Char leaned back against his pillows and watched me, a smile playing on his lips.

“Okay, what am I doing wrong?” I asked after the third time that I completely failed to align the two songs.

“It’s just hard,” Char said. “For starters, you’ve picked two songs that happen to be really tricky to beat match. Start with something more straightforward. I learned to do this by transitioning from ‘This Must Be the Place’ into ‘This Must Be the Place.’ It’s easier to figure out how songs match up when they’re the same song.”

So I tried doing that for a while, but still I couldn’t get the beats to hit at the same time.

“I think I’ve ruined this song for myself,” I told Char. “Have I ruined it for you, too? I’m sorry. It used to be so enjoyable.”

“It takes more than ten minutes of repeating the same song for me to grow sick of it,” Char said. “But there are definitely songs that I’ve ruined for myself. Like ‘Girls and Boys.’”

“The Blur song?” I said, resting the headphones around my neck for a moment. “But it’s so good!”

“Ah, that just means you don’t go out enough. I’ve been going out three or four nights a week for the past three years. That means I’ve gone out roughly five hundred times. And every single time, I have heard that song. Now, the word girls appears in that song thirty-two times. That means that I have heard Damon Albarn say the word girls more than sixteen thousand times. What percentage of my life do you think I have spent listening to that song?”

I shrugged. “Math.”

“Algebra?” he asked.

“Geometry. Algebra was last year. I’m a sophomore, Char.” I put the headphones back on and tried again for the “This Must Be the Place” into “This Must Be the Place” transition. No luck.

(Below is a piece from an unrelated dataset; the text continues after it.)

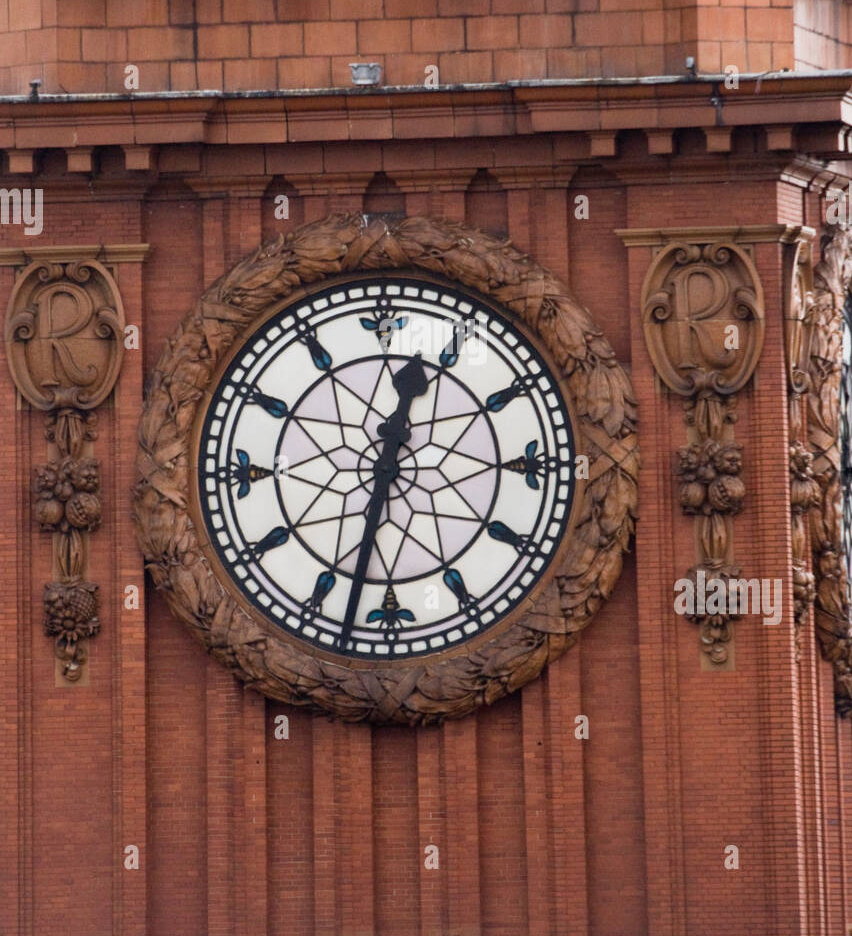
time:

Char hopped off the bed and came over to stand next to me. He reached across me to press pause on my computer. Then he gently removed the headphones from my head and flipped them so that one side was pressed against his ear and the other was pressed to mine. His head was just a few inches away from my own. “Okay,” he said, and he started the song from the beginning again. Then he took my free hand and pressed it to the turntable. He rocked our hands back and forth on the record so that I could hear the same beat of the song repeat over and over in the headphones. “You hear that?” he asked. “That’s the kick. You want it to match the downbeat on the other song.”